"Yes, Tom. But won't you go on with your story?"

"Where was I? Oh, about the voyage and the shipwreck. After getting out of the south-east trades, we had a fortnight's light winds and calms, and then got into a steady westerly wind, before which we ran quietly for some days. One dark night, it was the fifteenth of November, and thick, drizzling weather, the wind about north-west, we had turned in and were in our first sleep, when a tremendous uproar arose on deck; the watch shouting and tramping, the officers' orders and the boatswain's mate's shrill piping rising above the din. One might have thought Old Nick had leaped on board and was giving chase. Next came distinctly that fearful cry, 'All hands save ship!' Sails were being clewed up, yards were being swung round. Before we could realize what it all meant, the ship had run ashore; and there she stuck, bumping as if she would knock her bottom out."

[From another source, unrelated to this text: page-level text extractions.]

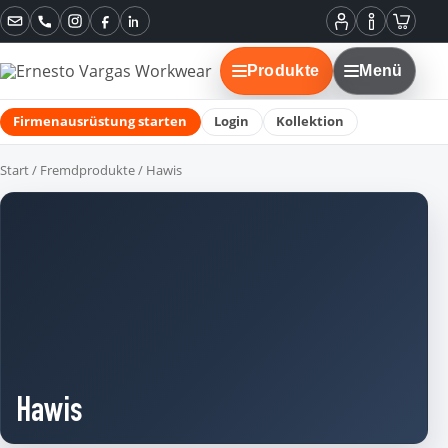
Instagram
Facebook
LinkedIn
Mein
Informatione
Warenko
Konto
Produkte
Menü
Firmenausrüstung starten
Login
Kollektion
Start
/
Fremdprodukte
/ Hawis
Hawis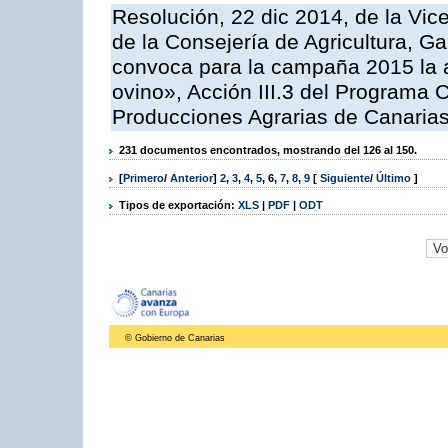
Resolución, 22 dic 2014, de la Vic
de la Consejería de Agricultura, G
convoca para la campaña 2015 la a
ovino», Acción III.3 del Programa 
Producciones Agrarias de Canaria
231 documentos encontrados, mostrando del 126 al 150.
[
Primero
/
Anterior
]
2
,
3
,
4
,
5
,
6
,
7
,
8
,
9
[
Siguiente
/
Último
]
Tipos de exportación:
XLS
|
PDF
|
ODT
© Gobierno de Canarias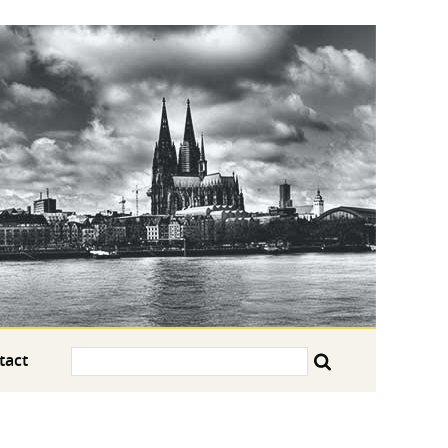
Search:
tact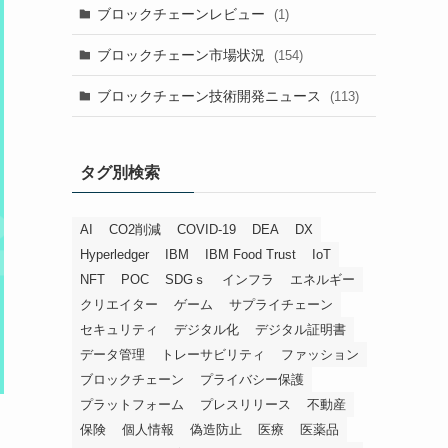
ブロックチェーンレビュー
(1)
ブロックチェーン市場状況
(154)
ブロックチェーン技術開発ニュース
(113)
タグ別検索
AI
CO2削減
COVID-19
DEA
DX
Hyperledger
IBM
IBM Food Trust
IoT
NFT
POC
SDGｓ
インフラ
エネルギー
クリエイター
ゲーム
サプライチェーン
セキュリティ
デジタル化
デジタル証明書
データ管理
トレーサビリティ
ファッション
ブロックチェーン
プライバシー保護
プラットフォーム
プレスリリース
不動産
保険
個人情報
偽造防止
医療
医薬品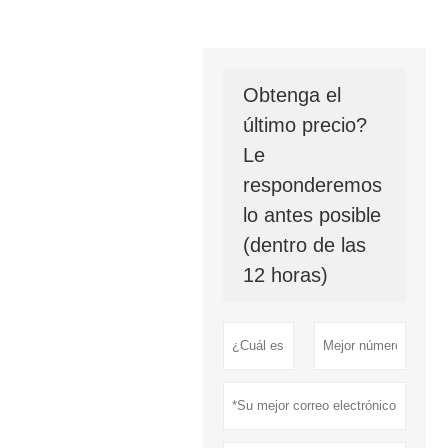
Obtenga el
último precio?
Le
responderemos
lo antes posible
(dentro de las
12 horas)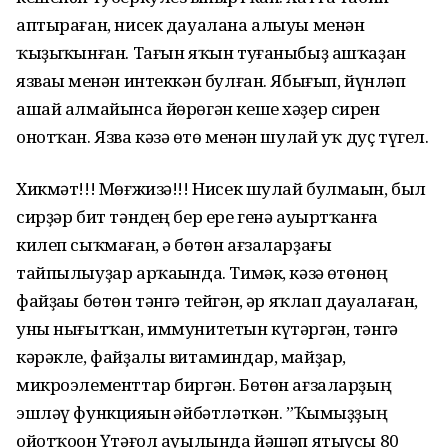
аптыраған, нисек дауалана алыуы менән
ҡыҙыҡһынған. Тағын яҡын туғаныбыҙ ашҡаҙан
язваһы менән интеккән булған. Ябығып, йүнләп
ашай алмайынса йөрөгән кеше хәҙер сирен
онотҡан. Язва кәзә һөтө менән шулай уҡ дуҫ түгел.
Хикмәт!!! Мөғжизә!!! Нисек шулай булмаһын, был
сирҙәр бит тәндең бер ере генә ауыртҡанға
килеп сыҡмаған, ә бөтөн ағзаларҙағы
тайпылыуҙар арҡаһында. Тимәк, кәзә һөтөнөң
файҙаһы бөтөн тәнгә тейгән, һәр яҡлап дауалаған,
уны нығытҡан, иммунитетын күтәргән, тәнгә
кәрәкле, файҙалы витаминдар, майҙар,
микроэлементтар биргән. Бөтөн ағзаларҙың
эшләү функцияһын һәйбәтләткән. ”Ҡымыҙҙың
ойотҡоһон Үтәғол ауылында йәшәп ятыусы 80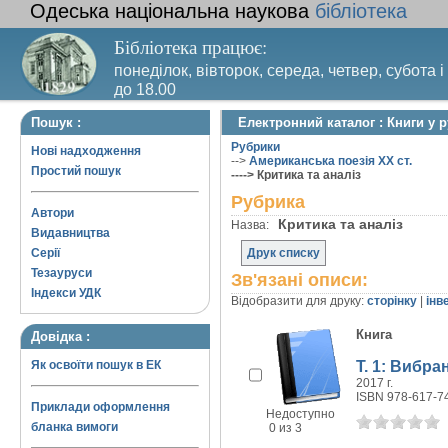
Одеська національна наукова
бібліотека
Бібліотека працює:
понеділок, вівторок, середа, четвер, субота і
до 18.00
Вихідний день – п’ятниця. Останній четвер м
Пошук :
Електронний каталог : Книги у р
санітарний день
Рубрики
Нові надходження
-->
Американська поезія XX ст.
Простий пошук
----> Критика та аналіз
Рубрика
Автори
Критика та аналіз
Назва:
Видавництва
Серії
Друк списку
Тезауруси
Зв'язані описи:
Індекси УДК
Відобразити для друку:
сторінку
|
інв
Книга
Довідка :
Т. 1: Вибр
Як освоїти пошук в ЕК
2017 г.
ISBN 978-617-7
Приклади оформлення
Недоступно
бланка вимоги
0 из 3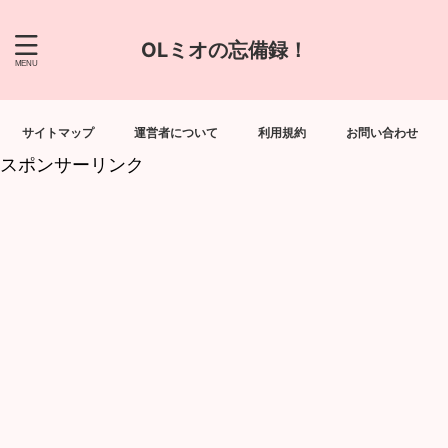
OLミオの忘備録！
サイトマップ
運営者について
利用規約
お問い合わせ
スポンサーリンク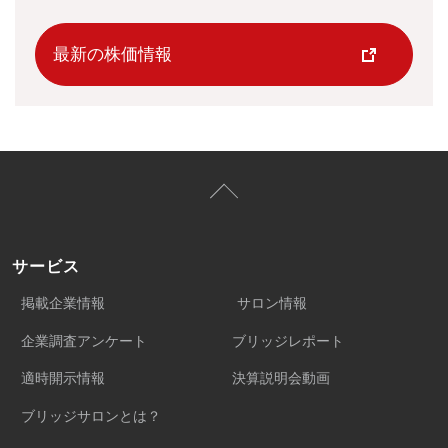
最新の株価情報
サービス
掲載企業情報
サロン情報
企業調査アンケート
ブリッジレポート
適時開示情報
決算説明会動画
ブリッジサロンとは？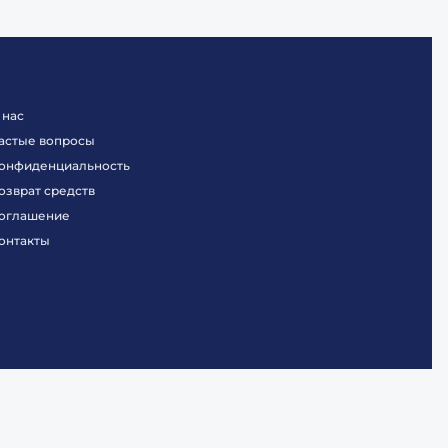
 нас
астые вопросы
онфиденциальность
озврат средств
оглашение
онтакты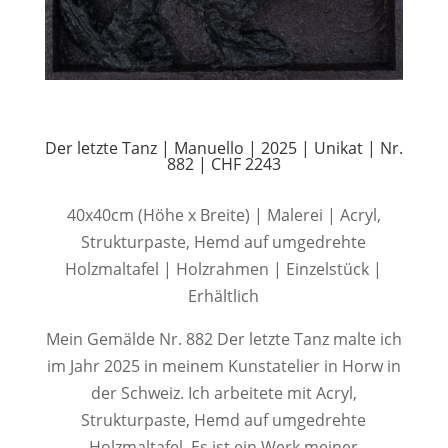
Der letzte Tanz | Manuello | 2025 | Unikat | Nr.
882 | CHF 2243
40x40cm (Höhe x Breite) | Malerei | Acryl,
Strukturpaste, Hemd auf umgedrehte
Holzmaltafel | Holzrahmen | Einzelstück |
Erhältlich
Mein Gemälde Nr. 882 Der letzte Tanz malte ich
im Jahr 2025 in meinem Kunstatelier in Horw in
der Schweiz. Ich arbeitete mit Acryl,
Strukturpaste, Hemd auf umgedrehte
Holzmaltafel. Es ist ein Werk meiner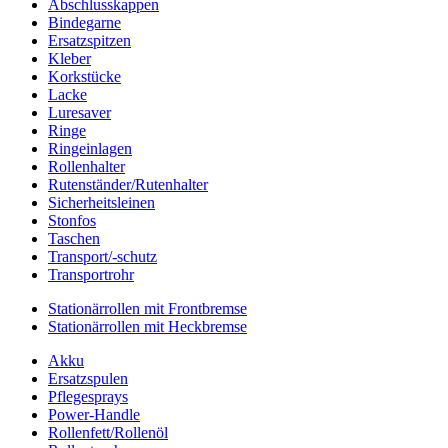
Abschlusskappen
Bindegarne
Ersatzspitzen
Kleber
Korkstücke
Lacke
Luresaver
Ringe
Ringeinlagen
Rollenhalter
Rutenständer/Rutenhalter
Sicherheitsleinen
Stonfos
Taschen
Transport/-schutz
Transportrohr
Stationärrollen mit Frontbremse
Stationärrollen mit Heckbremse
Akku
Ersatzspulen
Pflegesprays
Power-Handle
Rollenfett/Rollenöl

"Get on, Tom," I whispered, for he had paused, and seemed to be spinning a long yarn instead of a short one.

"Fortunately, the ship soon made a sort of cradle for herself in the sand, and lay on her starboard bilge. To attempt to get her off was hopeless. So they got us all out of the ship and on shore, and put us under tents made of the sails. The skipper made out, or thought he made out, the island to be that of Tristan d'Acunha: whether it was or not I can't say positively. At first we thought it was uninhabited, but it turned out to have a few natives on it, sixty or eighty in all. In the course of a few days every movable thing had been landed. All the boats were intact, and were moored in a sort of creek, or small natural harbour, their gear, sails and oars in them."

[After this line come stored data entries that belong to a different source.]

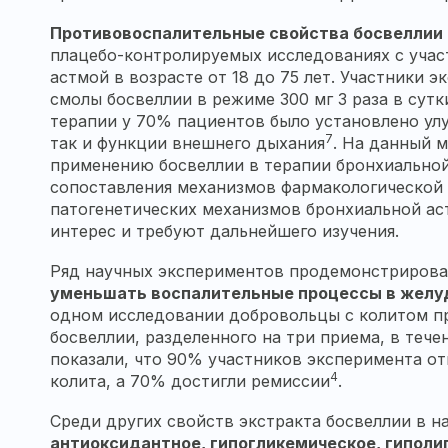
Противовоспалительные свойства босвеллии
плацебо-контролируемых исследованиях с учас
астмой в возрасте от 18 до 75 лет. Участники 
смолы босвеллии в режиме 300 мг 3 раза в сутк
терапии у 70% пациентов было установлено улу
7
так и функции внешнего дыхания
. На данный 
применению босвеллии в терапии бронхиальной
сопоставления механизмов фармакологической 
патогенетических механизмов бронхиальной ас
интерес и требуют дальнейшего изучения.
Ряд научных экспериментов продемонстрировал
уменьшать воспалительные процессы в желу
одном исследовании добровольцы с колитом п
босвеллии, разделенного на три приема, в тече
показали, что 90% участников эксперимента 
4
колита, а 70% достигли ремиссии
.
Среди других свойств экстракта босвеллии в н
антиоксидантное, гипогликемическое, гиполи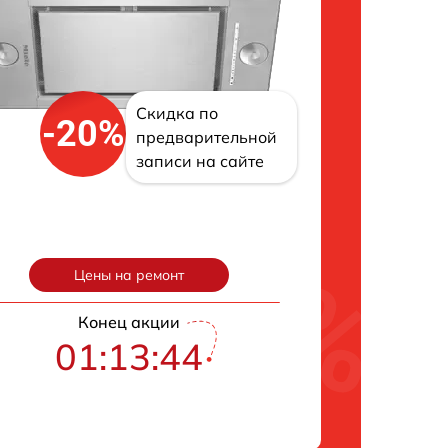
Скидка по
-20%
предварительной
записи на сайте
Цены на ремонт
Конец акции
01:13:43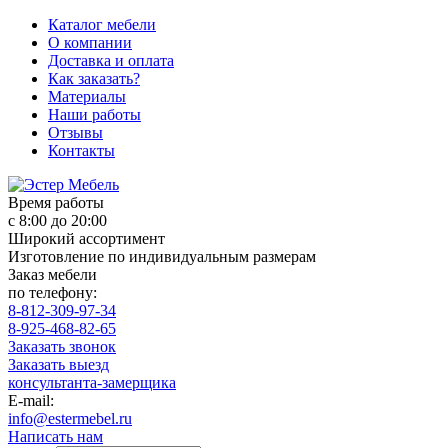
Каталог мебели
О компании
Доставка и оплата
Как заказать?
Материалы
Наши работы
Отзывы
Контакты
Время работы
с 8:00 до 20:00
Широкий ассортимент
Изготовление по индивидуальным размерам
Заказ мебели
по телефону:
8-812-309-97-34
8-925-468-82-65
Заказать звонок
Заказать выезд
консультанта-замерщика
E-mail:
info@estermebel.ru
Написать нам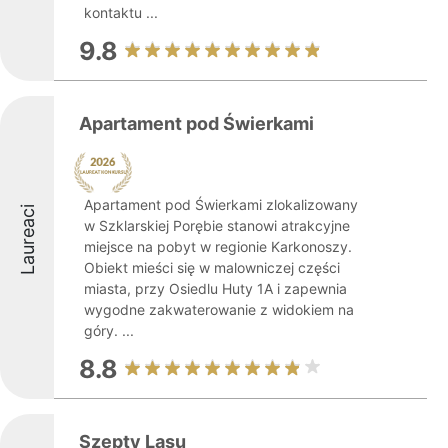
kontaktu ...
9.8
Apartament pod Świerkami
Apartament pod Świerkami zlokalizowany
Laureaci
w Szklarskiej Porębie stanowi atrakcyjne
miejsce na pobyt w regionie Karkonoszy.
Obiekt mieści się w malowniczej części
miasta, przy Osiedlu Huty 1A i zapewnia
wygodne zakwaterowanie z widokiem na
góry. ...
8.8
Szepty Lasu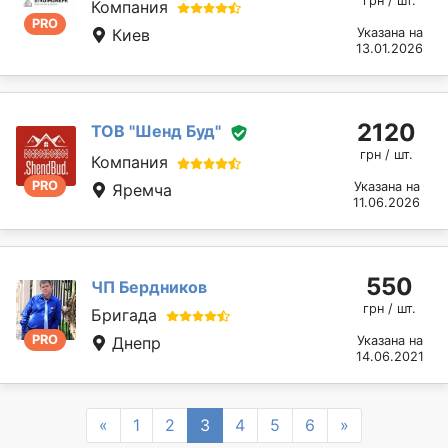
грн / шт.
Компания
PRO
Киев
Указана на
13.01.2026
2120
ТОВ "Шенд Буд"
грн / шт.
Компания
PRO
Указана на
Яремча
11.06.2026
550
ЧП Бердников
грн / шт.
Бригада
PRO
Днепр
Указана на
14.06.2021
Previous
Next
«
1
2
3
4
5
6
»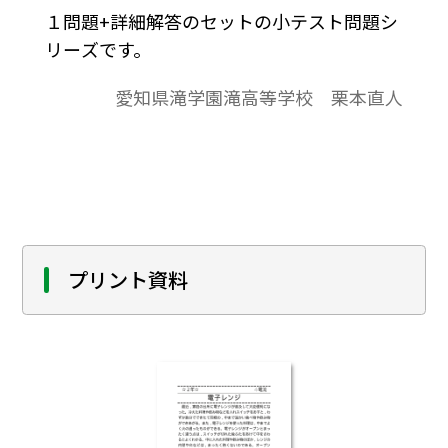
１問題+詳細解答のセットの小テスト問題シ
リーズです。
愛知県滝学園滝高等学校 栗本直人
プリント資料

"Hush!" I breathed, "or you are lost!"

A policeman's bull's-eye was suddenly turned upon the grass. By the man's size, I knew him for Tom's friend, Wren. We sat motionless. The light just escaped us, and the man passed on. But we had been in danger.

"If you would only be quicker, Tom. I don't want to know about boats and their gear."

He laughed. "How impatient you are, Charles! Well, to get on ahead. A cargo of convicts cannot be kept as securely under such circumstances as had befallen us as they could be in a ship's hold, and the surveillance exercised was surprisingly lax. Two or three of the prisoners were meditating an escape, and thought they saw their way to effecting it by means of one of the boats. I found this out, and joined the party. But there were almost insurmountable difficulties in the way. It was absolutely necessary that we should put on ordinary clothes—for what vessel, picking us up, but would have delivered us up at the first port it touched at, had we been in convict dress? We marked the purser's slop-chest, which was under a tent, and well filled, and——"

"Do get on, Tom!"

"Here goes, then! One calm, but dark night, when other people were sleeping, we stole down to the creek, five of us, rigged ourselves out in the purser's toggery, leaving the Government uniforms in exchange, unmoored one of the cutters, and got quietly away. We had secreted some bread and salt meat; water there had been already on board. The wind was off the land, and we let the boat drift before it a bit before attempting to make sail. By daylight we were far enough from the island; no chance of their seeing us—a speck on the waters. The wind, hitherto south, had backed to the westward. We shaped a course by the sun to the eastward, and sailed along at the rate of five or six knots. My comrades were not as rough as they might have been; rather decent fellows for convicts. Two of them were from Essex; had been sentenced for poaching only. Now began our lookout: constantly straining our eyes along the horizon for a sail, but especially astern for an outward-bounder, but only saw one or two in the distance that did not see us. What I underwent in that boat as day after day passed, and no sail appeared, I won't enter upon now, old fellow. The provisions were exhausted, and so was the water. One by one three of my companions went crazy and died. The survivor and I had consigned the last of them to the deep on the twelfth day, and then I thought my turn had come; but Markham was worse than I was. How many hours went on, I knew not. I lay at the bottom of the boat, exhausted and half unconscious, when suddenly I heard voices. I imagined it to be a dream. But in a few minutes a boat was alongside the cutter, and two of its crew had stepped over and were raising me up. They spoke to me, but I was too weak to understand or answer; in fact, I was delirious. I and Markham were taken on board and put to bed. After some days, passed in a sort of dreamy, happy delirium, well cared for and attended to, I woke up to the realities of life. Markham was dead: he had never revived, and died of exposure and weakness some hours after the rescue."